====== Texte à lire

L’artiste, l’imagination en éveil, a créé un signe efficace et changeant lorsque l’on dépasse son point de vue. Le maire a souligné l’« heureuse coïncidence » grâce à laquelle Bazas a invité cette artiste. Valérie Champigny explique : « Je n’illustre pas le Polyèdre de Bazas, je travaille sur cette forme depuis une vingtaine d’années, elle est pour moi un outil de transformation, de mutation ». La plasticienne précise qu’elle s’intéresse essentiellement aux polyèdres irréguliers, et que cette fascination lui est venue à l’adolescence, lors de la découverte de la gravure « Melencolia » d’Albrecht Dürer (1514).

Le Polyèdritem. V.Champigny. Crédit photo PLLe Polyèdritem. V.Champigny. Crédit photo PL

Les fantômes du Palais de justice

Si la plasticienne dessine en 2018 un polyèdre sur une parcelle de 3 000 m2 « Owiiig, le polyèdre à visage humain », taille des polyèdres dans la pierre, les soude pour jouer de leurs ombres ou pour en faire des constellations, elle a aussi intégré des polyèdres et autres éléments lors de performances collectives ou individuelles durant les travaux de l’ancien Palais de justice.

Durant sa résidence, elle a en effet mobilisé une douzaine de volontaires curieux de participer à cette performance collective expérimentale. Il s’agissait d’habiter le lieu, d’y faire ressurgir des scènes fantomatiques du tribunal. On connait la présence de l’héroïne de Mauriac sur les marches de ce Palais de justice, mais l’imaginaire du petit groupe s’est laissé porter au cours des déambulations par une bande sonore préparé par la plasticienne pour donner naissance à une vidéo et une série photographique qui étrangement associent une part documentaire et fictionnée. On y trouve par exemple la présence d’une profusion de codes civils, une pomme, sans doute empoisonnée, ou d’un chien d’une très grande taille sur le bureau du juge.

============
====== Données fournies

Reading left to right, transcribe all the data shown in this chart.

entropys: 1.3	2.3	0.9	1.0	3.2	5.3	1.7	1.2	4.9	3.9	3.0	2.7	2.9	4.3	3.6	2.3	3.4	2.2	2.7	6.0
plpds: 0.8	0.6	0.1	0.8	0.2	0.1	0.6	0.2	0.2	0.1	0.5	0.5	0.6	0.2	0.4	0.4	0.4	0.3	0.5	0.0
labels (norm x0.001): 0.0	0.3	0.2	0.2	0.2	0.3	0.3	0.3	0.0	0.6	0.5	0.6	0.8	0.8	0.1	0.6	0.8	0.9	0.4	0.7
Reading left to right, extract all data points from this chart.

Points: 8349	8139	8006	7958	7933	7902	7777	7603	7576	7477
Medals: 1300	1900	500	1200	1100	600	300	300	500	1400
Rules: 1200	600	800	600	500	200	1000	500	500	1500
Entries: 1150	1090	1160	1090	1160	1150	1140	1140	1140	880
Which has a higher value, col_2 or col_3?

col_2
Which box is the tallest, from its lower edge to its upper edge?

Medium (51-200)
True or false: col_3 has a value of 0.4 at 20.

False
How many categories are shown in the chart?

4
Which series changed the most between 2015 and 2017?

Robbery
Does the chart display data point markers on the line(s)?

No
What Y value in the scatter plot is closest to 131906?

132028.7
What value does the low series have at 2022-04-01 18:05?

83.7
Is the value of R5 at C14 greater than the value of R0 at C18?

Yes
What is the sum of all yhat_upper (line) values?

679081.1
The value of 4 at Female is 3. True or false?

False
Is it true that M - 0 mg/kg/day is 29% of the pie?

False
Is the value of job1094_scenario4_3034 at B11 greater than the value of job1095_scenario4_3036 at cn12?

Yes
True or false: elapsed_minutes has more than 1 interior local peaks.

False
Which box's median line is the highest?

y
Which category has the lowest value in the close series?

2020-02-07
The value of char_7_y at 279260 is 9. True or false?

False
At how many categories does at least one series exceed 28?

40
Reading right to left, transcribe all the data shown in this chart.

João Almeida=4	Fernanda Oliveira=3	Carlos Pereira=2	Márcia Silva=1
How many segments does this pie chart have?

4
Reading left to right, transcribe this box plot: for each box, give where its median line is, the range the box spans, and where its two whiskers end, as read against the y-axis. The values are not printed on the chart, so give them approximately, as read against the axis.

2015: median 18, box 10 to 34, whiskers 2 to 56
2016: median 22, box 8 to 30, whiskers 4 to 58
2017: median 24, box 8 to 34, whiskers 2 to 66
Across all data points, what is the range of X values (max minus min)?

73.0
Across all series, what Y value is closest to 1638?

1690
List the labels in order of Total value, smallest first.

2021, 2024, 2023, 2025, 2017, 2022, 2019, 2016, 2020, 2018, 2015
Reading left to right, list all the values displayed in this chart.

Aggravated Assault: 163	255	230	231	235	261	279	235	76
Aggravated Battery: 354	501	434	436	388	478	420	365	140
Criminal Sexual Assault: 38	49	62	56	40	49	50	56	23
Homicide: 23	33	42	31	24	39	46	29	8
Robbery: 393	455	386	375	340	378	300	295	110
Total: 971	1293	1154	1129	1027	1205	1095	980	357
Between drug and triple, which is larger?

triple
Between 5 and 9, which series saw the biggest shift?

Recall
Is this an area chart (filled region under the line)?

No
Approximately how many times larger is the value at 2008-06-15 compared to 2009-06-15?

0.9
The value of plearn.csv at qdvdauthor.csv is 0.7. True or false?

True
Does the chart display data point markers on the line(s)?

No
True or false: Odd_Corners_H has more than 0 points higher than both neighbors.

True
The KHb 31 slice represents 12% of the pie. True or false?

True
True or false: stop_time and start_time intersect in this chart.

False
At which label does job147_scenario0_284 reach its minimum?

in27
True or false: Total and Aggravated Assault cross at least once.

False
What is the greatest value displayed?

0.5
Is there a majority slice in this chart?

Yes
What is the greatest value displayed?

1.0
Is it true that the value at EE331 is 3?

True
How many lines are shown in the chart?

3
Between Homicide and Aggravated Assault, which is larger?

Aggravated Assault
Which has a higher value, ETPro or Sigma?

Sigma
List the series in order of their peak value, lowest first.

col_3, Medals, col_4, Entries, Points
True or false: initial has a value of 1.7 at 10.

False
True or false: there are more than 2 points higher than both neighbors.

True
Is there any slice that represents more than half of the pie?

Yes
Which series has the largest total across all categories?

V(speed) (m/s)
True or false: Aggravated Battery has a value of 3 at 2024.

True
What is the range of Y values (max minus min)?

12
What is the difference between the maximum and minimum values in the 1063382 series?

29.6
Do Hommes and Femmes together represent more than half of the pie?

============

» Travail à faire: Reprenez mot pour mot le passage du texte sur Valérie Champigny qui commence aux mots « Le Polyèdritem. V.Champigny. Crédit photo PLLe » et s'arrête après « Palais de justice. ».

» Zone de réponse:
Le Polyèdritem. V.Champigny. Crédit photo PLLe Polyèdritem. V.Champigny. Crédit photo PL

Les fantômes du Palais de justice

Si la plasticienne dessine en 2018 un polyèdre sur une parcelle de 3 000 m2 « Owiiig, le polyèdre à visage humain », taille des polyèdres dans la pierre, les soude pour jouer de leurs ombres ou pour en faire des constellations, elle a aussi intégré des polyèdres et autres éléments lors de performances collectives ou individuelles durant les travaux de l’ancien Palais de justice.